Potential Strike by Canadian Border Agents Could Disrupt Travel and Supply Chain

by Alice

Canadian border agents are poised to strike on Friday, potentially disrupting travel for nearly 400,000 daily U.S.-Canada border crossers and impacting the supply chain between the two countries. The Public Service Alliance of Canada (PSAC) and the Customs and Immigration Union (CIU) are in negotiations with the Canadian government, seeking a new labor agreement. If no agreement is reached by 4 p.m. ET on Friday, more than 9,000 Canada Border Services Agency (CBSA) employees will participate in the strike.

“We are still hopeful that we can reach an agreement to avoid strike action and any potential delays at Canada’s borders,” said PSAC National President Sharon DeSousa. The union members, who have been without a contract for over two years, are demanding higher wages to match those of other law enforcement agencies, remote work options, improved retirement benefits, and stronger workplace protections.


Mark Weber, CIU National President, emphasized the members’ readiness to strike, saying, “Our members have overwhelmingly told us they are prepared to fight for fair wages, equitable retirement, and to make CBSA a better place to work.”


In May, PSAC members voted 96% in favor of a strike mandate, with mediation sessions beginning on June 3. Should the strike occur, over 90% of front-line border officers, considered essential workers, will continue to provide basic services. However, this could still lead to significant delays at national entry points.


In 2021, a similar work-to-rule action led to major delays at airports and borders until an agreement was reached after 36 hours of mediation. A strike now would further disrupt the supply chain between the U.S. and Canada, which traded $3.6 billion worth of goods and services daily in 2023. Trucks carried 55% of this freight in 2022, according to the Bureau of Transportation Statistics.

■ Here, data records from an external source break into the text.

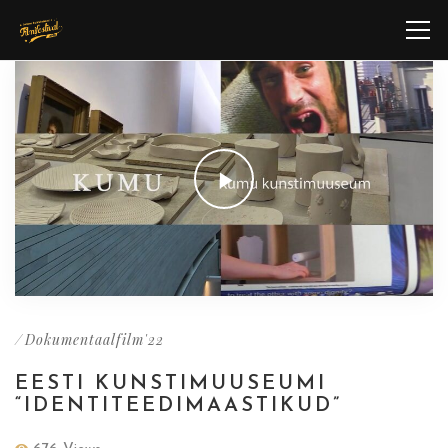
/
Dokumentaalfilm'22
EESTI KUNSTIMUUSEUMI
“IDENTITEEDIMAASTIKUD”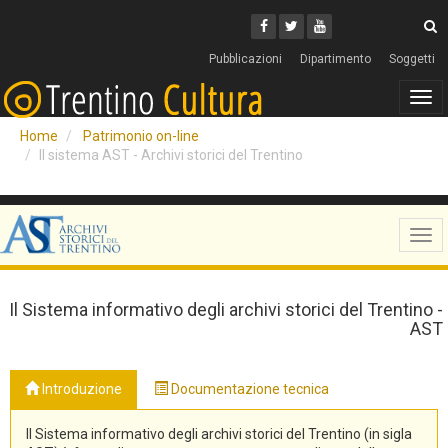
Cerca
Youtube
Facebook
Twitter
C
Pubblicazioni
Dipartimento
Soggetti
Tog
navi
Home
Patrimonio on-line
Il sistema AST - Archivi storici del Trentino
Tog
navi
Il Sistema informativo degli archivi storici del Trentino -
AST
Introduzione
Documentazione tecnica
Il Sistema informativo degli archivi storici del Trentino (in sigla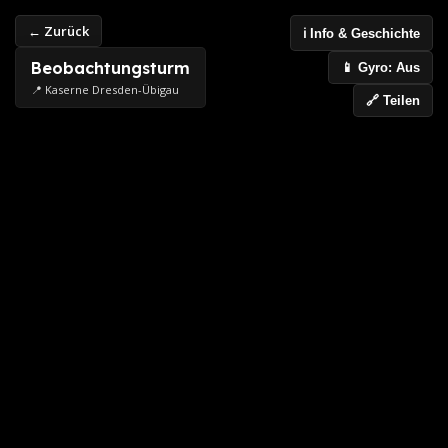
← Zurück
ℹ️ Info & Geschichte
Beobachtungsturm
📱 Gyro: Aus
📍 Kaserne Dresden-Übigau
🔗 Teilen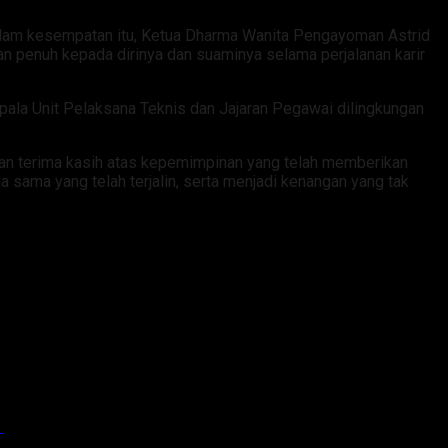
alam kesempatan itu, Ketua Dharma Wanita Pengayoman Astrid
 penuh kepada dirinya dan suaminya selama perjalanan karir
pala Unit Pelaksana Teknis dan Jajaran Pegawai dilingkungan
an terima kasih atas kepemimpinan yang telah memberikan
 sama yang telah terjalin, serta menjadi kenangan yang tak
ng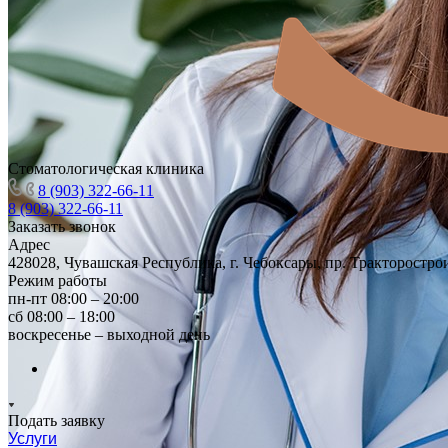
Стоматологическая клиника
8 (903) 322-66-11
8 (903) 322-66-11
Заказать звонок
Адрес
428028, Чувашская Республика, г. Чебоксары, пр. Тракторостро
Режим работы
пн-пт 08:00 – 20:00
сб 08:00 – 18:00
воскресенье – выходной день
Подать заявку
Услуги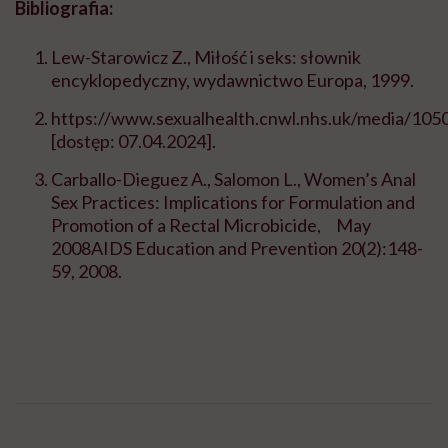
Bibliografia:
Lew-Starowicz Z., Miłość i seks: słownik
encyklopedyczny, wydawnictwo Europa, 1999.
https://www.sexualhealth.cnwl.nhs.uk/media/1050
[dostęp: 07.04.2024].
Carballo-Dieguez A., Salomon L., Women’s Anal
Sex Practices: Implications for Formulation and
Promotion of a Rectal Microbicide, May
2008AIDS Education and Prevention 20(2):148-
59, 2008.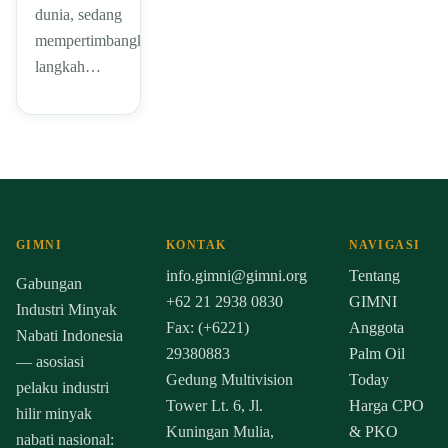
dunia, sedang
mempertimbangkan
langkah…
GIMNI
KONTAK
NAVIGASI
info.gimni@gimni.org
Tentang
Gabungan
+62 21 2938 0830
GIMNI
Industri Minyak
Fax: (+6221)
Anggota
Nabati Indonesia
29380883
Palm Oil
— asosiasi
Gedung Multivision
Today
pelaku industri
Tower Lt. 6, Jl.
Harga CPO
hilir minyak
Kuningan Mulia,
& PKO
nabati nasional: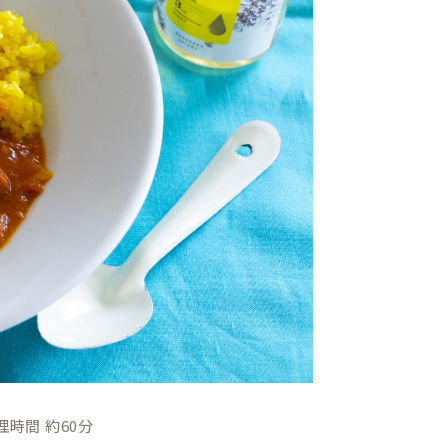
時間 約60分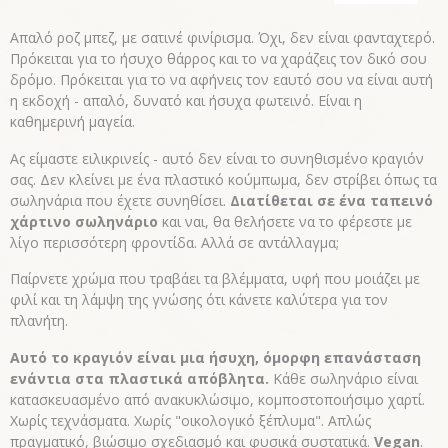
Απαλό ροζ μπεζ, με σατινέ φινίρισμα. Όχι, δεν είναι φανταχτερό.
Πρόκειται για το ήσυχο θάρρος και το να χαράζεις τον δικό σου
δρόμο. Πρόκειται για το να αφήνεις τον εαυτό σου να είναι αυτή
η εκδοχή - απαλό, δυνατό και ήσυχα φωτεινό. Είναι η
καθημερινή μαγεία.
Ας είμαστε ειλικρινείς - αυτό δεν είναι το συνηθισμένο κραγιόν
σας. Δεν κλείνει με ένα πλαστικό κούμπωμα, δεν στρίβει όπως τα
σωληνάρια που έχετε συνηθίσει.
Διατίθεται σε ένα ταπεινό
χάρτινο σωληνάριο
και ναι, θα θελήσετε να το φέρεστε με
λίγο περισσότερη φροντίδα. Αλλά σε αντάλλαγμα;
Παίρνετε χρώμα που τραβάει τα βλέμματα, υφή που μοιάζει με
φιλί και τη λάμψη της γνώσης ότι κάνετε καλύτερα για τον
πλανήτη.
Αυτό το κραγιόν είναι μια ήσυχη, όμορφη επανάσταση
ενάντια στα πλαστικά απόβλητα.
Κάθε σωληνάριο είναι
κατασκευασμένο από ανακυκλώσιμο, κομποστοποιήσιμο χαρτί.
Χωρίς τεχνάσματα. Χωρίς "οικολογικό ξέπλυμα". Απλώς
πραγματικό, βιώσιμο σχεδιασμό και φυσικά συστατικά.
Vegan
.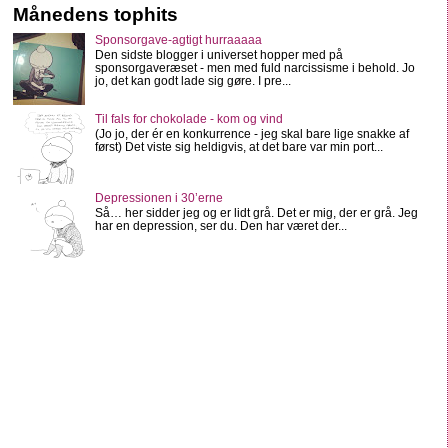
Månedens tophits
Sponsorgave-agtigt hurraaaaa
Den sidste blogger i universet hopper med på
sponsorgaveræset - men med fuld narcissisme i behold. Jo
jo, det kan godt lade sig gøre. I pre...
Til fals for chokolade - kom og vind
(Jo jo, der ér en konkurrence - jeg skal bare lige snakke af
først) Det viste sig heldigvis, at det bare var min port...
Depressionen i 30’erne
Så… her sidder jeg og er lidt grå. Det er mig, der er grå. Jeg
har en depression, ser du. Den har været der...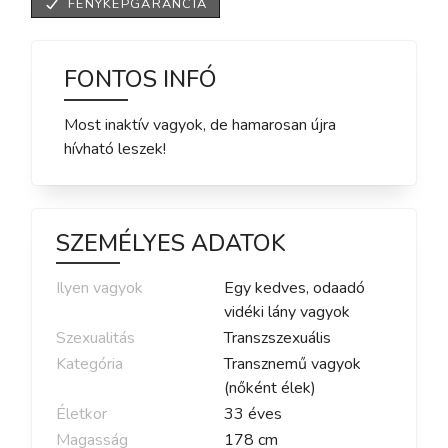
FÉNYKÉPGARANCIA
FONTOS INFÓ
Most inaktív vagyok, de hamarosan újra
hívható leszek!
SZEMÉLYES ADATOK
Ilyen vagyok
Egy kedves, odaadó
vidéki lány vagyok
Szexualitás
Transzszexuális
Kategória
Transznemű vagyok
(nőként élek)
Életkor
33
éves
Magasság
178
cm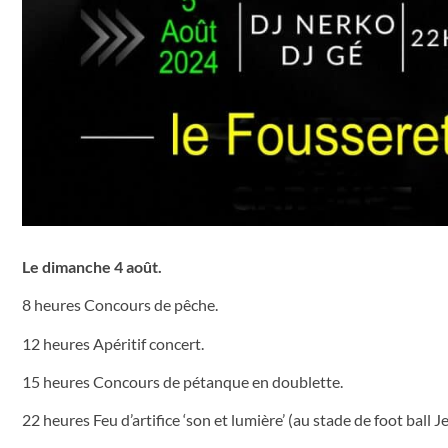
Le dimanche 4 août.
8 heures Concours de pêche.
12 heures Apéritif concert.
15 heures Concours de pétanque en doublette.
22 heures Feu d’artifice ‘son et lumière’ (au stade de foot ball J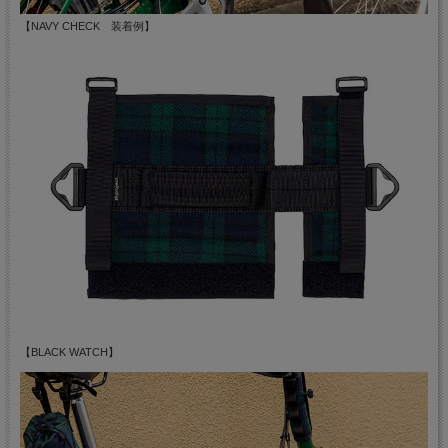
【NAVY CHECK 装着例】
【BLACK WATCH】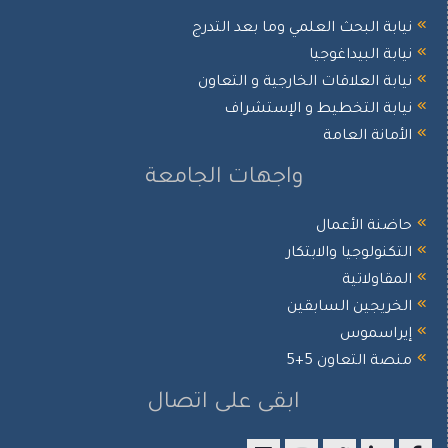
يابة البحث العلمي وما بعد التدرج
يابة البيداغوجيا
يابة العلاقات الخارجية و التعاون
يابة التخطيط و الإستشراف
لأمانة العامة
واجهات الجامعة
اضنة الأعمال
لتكنولوجيا والابتكار
لمقاولاتية
لخريجين السابقين
يراسموس
نصة التعاون 5+5
ابقى على اتصال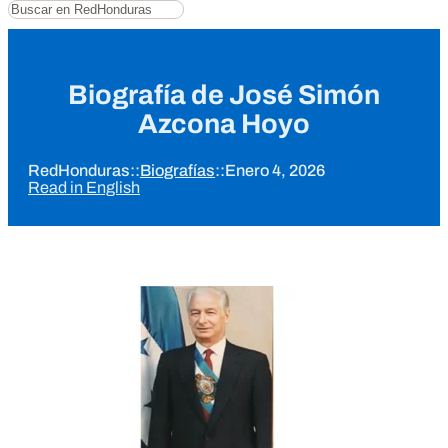
Buscar
Biografía de José Simón
Azcona Hoyo
RedHonduras
::
Biografías
::
Enero 4, 2026
Read in English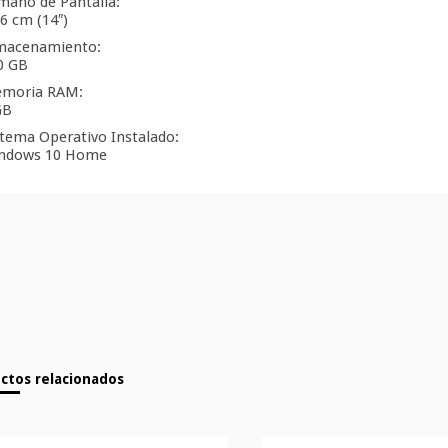
maño de Pantalla:
6 cm (14″)
macenamiento:
0 GB
moria RAM:
GB
stema Operativo Instalado:
ndows 10 Home
ctos relacionados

The Canadian Trucking Alliance (CTA) has urged the unions and government to reach an agreement to protect trade and avoid further disruptions. The trucking sector is already experiencing instability due to railway labor negotiations, retirements, and federal legislation on sick days. “These are undoubtedly complex and challenging decisions to make, but the Government of Canada must lead decisively to prevent economic chaos from threatening Canada’s supply chains and economic viability,” the CTA stated.

The Treasury Board of Canada expressed disappointment over the strike threat, saying it undermines bargaining efforts and disrupts services expected by residents. “Negotiation is a process of give and take. The government is prepared to make concessions, but there needs to be movement on both sides,” the Board stated.

If the strike proceeds, the Mohawk Council of Akwesasne announced that the CBSA had assured them the domestic lane would remain open daily from 7 a.m. to 11 p.m. at the Cornwall Port of Entry, with measures in place to facilitate safe and swift crossings. However, travelers should expect longer wait times, picketing, and union-related activities. The CBSA plans to address delays promptly and provide updates on its website.